The Colibri platform provides the functionality of access via federated authentication (RCTSaai). Thus, users who access Zoom use their institutional account through federated authentication. This access is safeguarded by the fact that the validation of credentials is done in the institution itself and not in the ZOOM database.
The FCCN unit took several measures to mitigate the reported problems and reinforced the information to the community, so that they adopt the security measures available for protection during the use of the platform.
During March and April, more than 203,000 COLIBRI sessions were held and you were only informed of two instances of abusive entry to meetings, both of which could have been easily avoided by using the indications listed above.
▪ Many of the reported situations can happen on any collaboration platform and do not exempt users from exercising caution.
ZOOM personal account users should exercise extra caution and change passwords frequently. The use of the same password to access multiple services should be avoided as much as possible.
The protection of personal data is a very important value in today's legal system, as is clear from the GDPR and GÉANT 's Code of Conduct on data protection. These documents set the standard for user protection and privacy in the higher education and research sector.
The service's privacy policy can be consulted at: https://videoconf-colibri.fccn.pt/doc/service-policy
As a source of constantly updated information on this topic, we suggest that you consult the website: https://videoconf-colibri.fccn.pt/doc/secure. Through this page, all problems may be reported immediately to FCCN. Any question or request for support on the platform may also be made to colibri@fccn.pt and security incidents should be reported to info@cert.rcts.pt.

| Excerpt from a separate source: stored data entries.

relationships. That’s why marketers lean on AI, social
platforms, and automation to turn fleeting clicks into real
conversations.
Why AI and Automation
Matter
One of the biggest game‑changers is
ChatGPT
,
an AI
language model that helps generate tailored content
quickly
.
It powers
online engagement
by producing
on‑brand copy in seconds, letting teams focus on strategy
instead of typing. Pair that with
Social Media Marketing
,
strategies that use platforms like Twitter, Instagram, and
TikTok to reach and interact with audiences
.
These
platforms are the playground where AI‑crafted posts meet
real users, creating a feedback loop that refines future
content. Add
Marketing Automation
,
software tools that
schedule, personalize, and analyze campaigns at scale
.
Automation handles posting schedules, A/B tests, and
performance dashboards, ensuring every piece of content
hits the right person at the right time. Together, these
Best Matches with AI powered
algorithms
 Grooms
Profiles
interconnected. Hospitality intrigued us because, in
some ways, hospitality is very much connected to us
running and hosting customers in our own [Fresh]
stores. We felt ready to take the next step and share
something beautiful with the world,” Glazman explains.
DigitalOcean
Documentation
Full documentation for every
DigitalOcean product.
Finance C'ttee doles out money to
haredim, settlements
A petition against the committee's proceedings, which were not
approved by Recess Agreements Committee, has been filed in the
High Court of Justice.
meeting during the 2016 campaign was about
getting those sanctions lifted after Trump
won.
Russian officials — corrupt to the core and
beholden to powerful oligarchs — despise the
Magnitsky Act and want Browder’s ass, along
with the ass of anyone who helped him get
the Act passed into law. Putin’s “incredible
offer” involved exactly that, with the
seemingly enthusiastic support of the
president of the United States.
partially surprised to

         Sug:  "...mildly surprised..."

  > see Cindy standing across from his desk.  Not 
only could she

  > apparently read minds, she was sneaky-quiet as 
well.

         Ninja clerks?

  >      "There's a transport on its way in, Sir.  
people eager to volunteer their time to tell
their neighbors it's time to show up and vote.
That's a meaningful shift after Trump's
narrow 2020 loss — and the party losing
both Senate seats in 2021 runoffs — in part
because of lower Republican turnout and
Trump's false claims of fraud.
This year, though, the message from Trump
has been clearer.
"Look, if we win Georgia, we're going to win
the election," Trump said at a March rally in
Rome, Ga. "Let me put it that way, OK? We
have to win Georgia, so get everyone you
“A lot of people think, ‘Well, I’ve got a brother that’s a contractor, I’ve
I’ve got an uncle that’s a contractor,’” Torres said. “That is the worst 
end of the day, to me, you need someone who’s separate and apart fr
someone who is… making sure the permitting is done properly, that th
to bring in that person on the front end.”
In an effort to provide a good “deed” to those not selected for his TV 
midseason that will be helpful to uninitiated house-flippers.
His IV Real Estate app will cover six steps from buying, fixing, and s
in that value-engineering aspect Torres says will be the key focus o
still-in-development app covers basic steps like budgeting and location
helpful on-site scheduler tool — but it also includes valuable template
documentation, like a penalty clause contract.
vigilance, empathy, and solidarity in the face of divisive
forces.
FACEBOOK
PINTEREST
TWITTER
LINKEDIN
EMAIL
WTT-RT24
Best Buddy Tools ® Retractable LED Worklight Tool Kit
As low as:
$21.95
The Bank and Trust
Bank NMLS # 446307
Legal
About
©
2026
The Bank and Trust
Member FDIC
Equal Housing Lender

FCCN has responded to all support requests related to these cases, addressing the topic in webinars and publishing best practices. It is also planned a webinar of Metared Portugal, exclusively dedicated to the topic. Whenever situations of intrusion occur, these should be reported to the competent authorities, to identify and punish those who abusively enter meetings to boycott them or to commit crimes of apology for violence or steal private and privileged information.